University researchers are suggesting that massive volcanic eruptions led to Earth's first environmental disaster - 190 million years before the demise of the dinosaur.

Up to 95 per cent of all marine species and 70 per cent of land vertebrates became extinct during this Permian-Triassic period. The Great Dying also caused the only known mass extinction of insects.

A University of Calgary team that worked in Canada's High Arctic believes it found evidence that volcanoes in Siberia burned through coal, which in turn produced ash clouds that damaged global oceans.

"We found layers of coal ash ... providing the first direct evidence that there was a significant coal combustion going on at the time of extinction," said Steve Grasby from the university's department of geoscience.

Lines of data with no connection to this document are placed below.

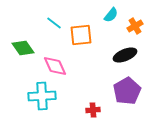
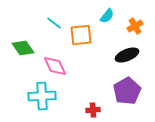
cyan semicircle: moved 4 px left, 1 px down
black ellipse: moved 2 px right
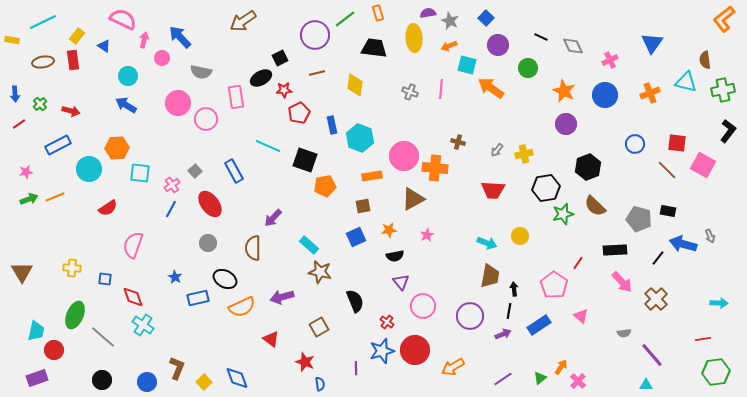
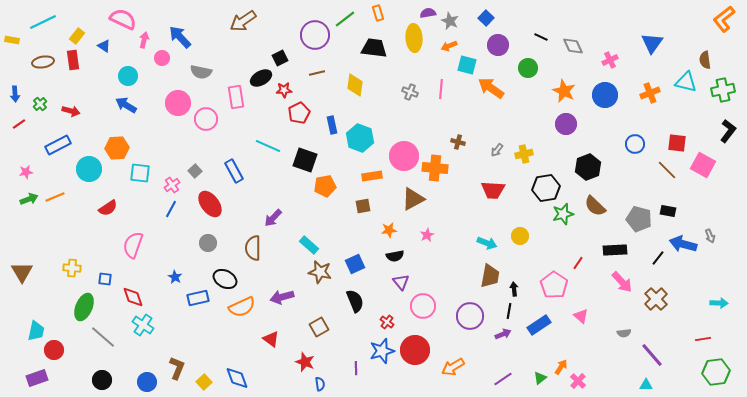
blue square at (356, 237): moved 1 px left, 27 px down
green ellipse at (75, 315): moved 9 px right, 8 px up
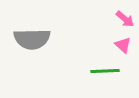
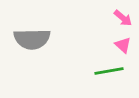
pink arrow: moved 2 px left, 1 px up
green line: moved 4 px right; rotated 8 degrees counterclockwise
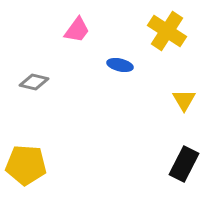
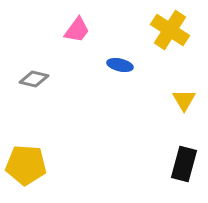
yellow cross: moved 3 px right, 1 px up
gray diamond: moved 3 px up
black rectangle: rotated 12 degrees counterclockwise
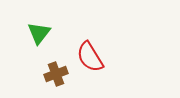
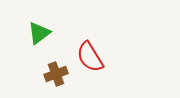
green triangle: rotated 15 degrees clockwise
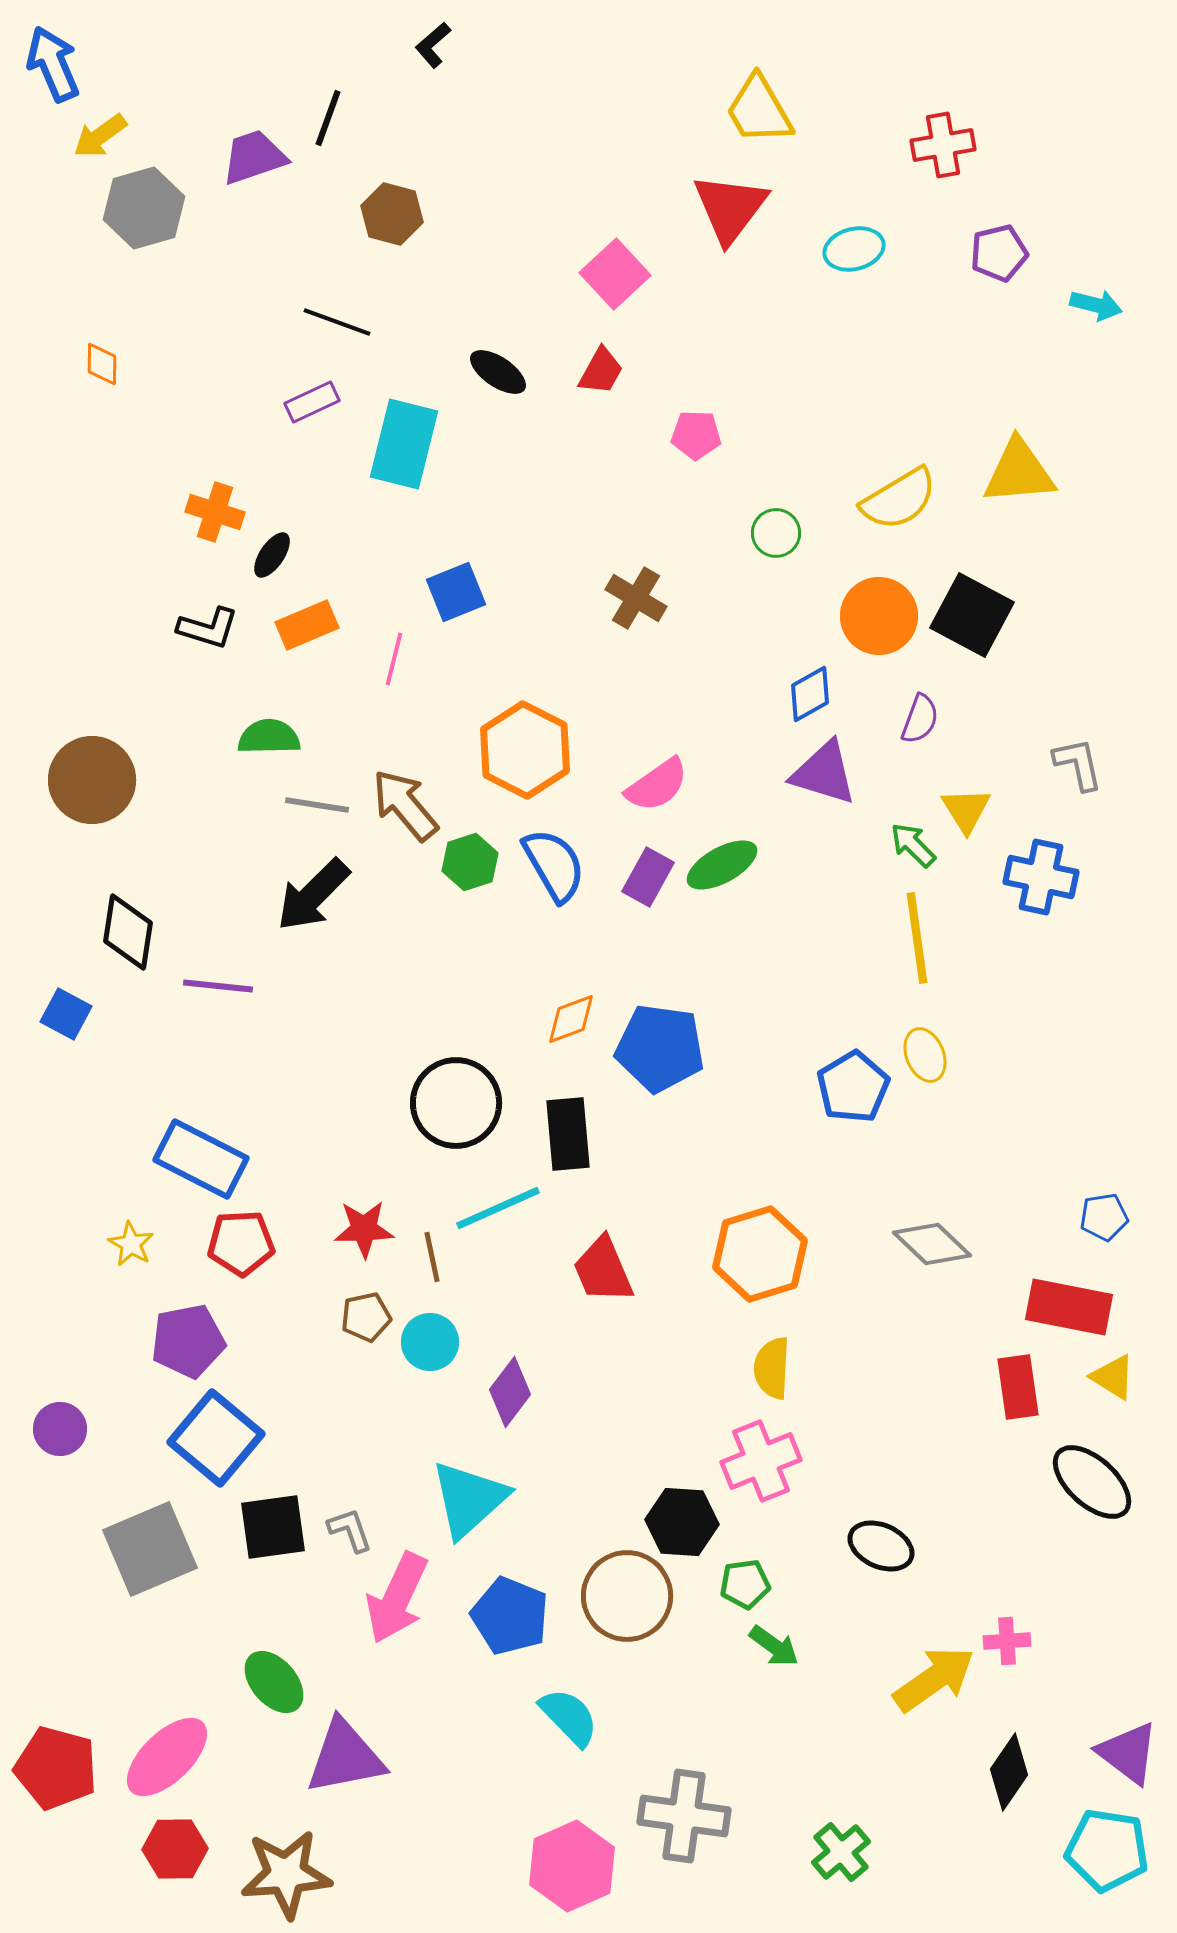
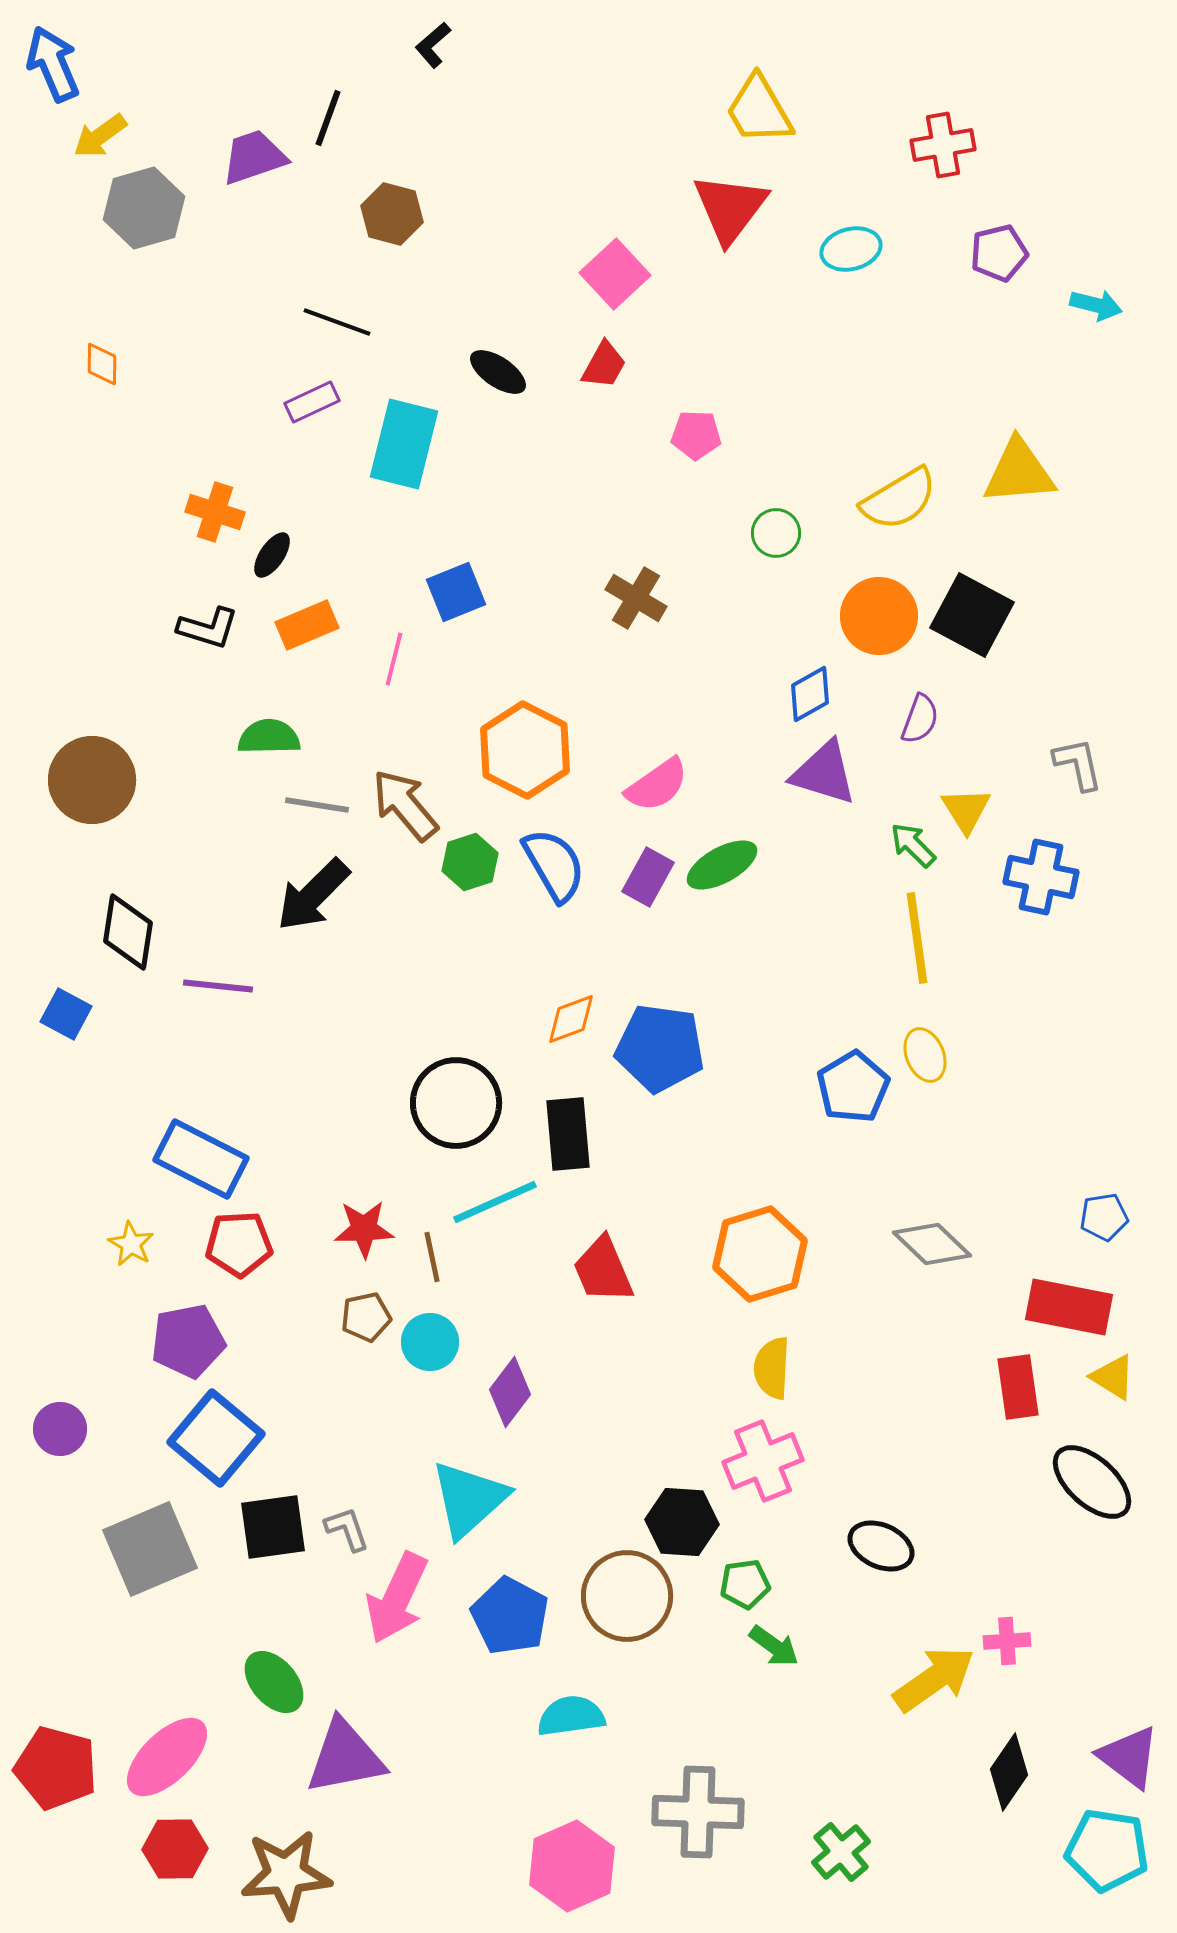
cyan ellipse at (854, 249): moved 3 px left
red trapezoid at (601, 371): moved 3 px right, 6 px up
cyan line at (498, 1208): moved 3 px left, 6 px up
red pentagon at (241, 1243): moved 2 px left, 1 px down
pink cross at (761, 1461): moved 2 px right
gray L-shape at (350, 1530): moved 3 px left, 1 px up
blue pentagon at (510, 1616): rotated 6 degrees clockwise
cyan semicircle at (569, 1717): moved 2 px right, 1 px up; rotated 54 degrees counterclockwise
purple triangle at (1128, 1753): moved 1 px right, 4 px down
gray cross at (684, 1816): moved 14 px right, 4 px up; rotated 6 degrees counterclockwise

Mr. Grasby is also a research scientist at Natural Resources Canada.

It's widely believed that dinosaurs met their end 65 million years ago when a meteorite hit the Earth, but the reason for the Permian extinction had been less clear.

"This could literally be the smoking gun," said Mr. Grasby.

The impact of the volcanic eruption was so severe that it eliminated all "higher life" over a period of 200,000 years, he said, and it would take another five million years for those life forms to reappear.

The volcanoes covered an area just less than the size of Europe. The ash plumes drifted to regions now in Canada's Arctic where the researchers found the coal-ash layers.

"We saw layers with abundant organic matter ... exactly like that produced by modern coal-burning power plants," said Benoit Beauchamp, also with the university's geoscience department.

Mr. Grasby said the Earth at the time was one big land mass and was similar to the planet we know today. Environments ranged from desert to lush forests and included primitive amphibians, reptiles and a group that would eventually include mammals.

The university team's research article is being published in the magazine Nature Geoscience today.

Mr. Grasby said geological events as recent as last spring have given the world a taste of the disruption volcanoes can trigger.

"Large eruptions can cause some global atmospheric effects, just like the Icelandic volcano shutting down air travel," he said.

"But this was on a scale far beyond that. It was one of the largest in Earth history."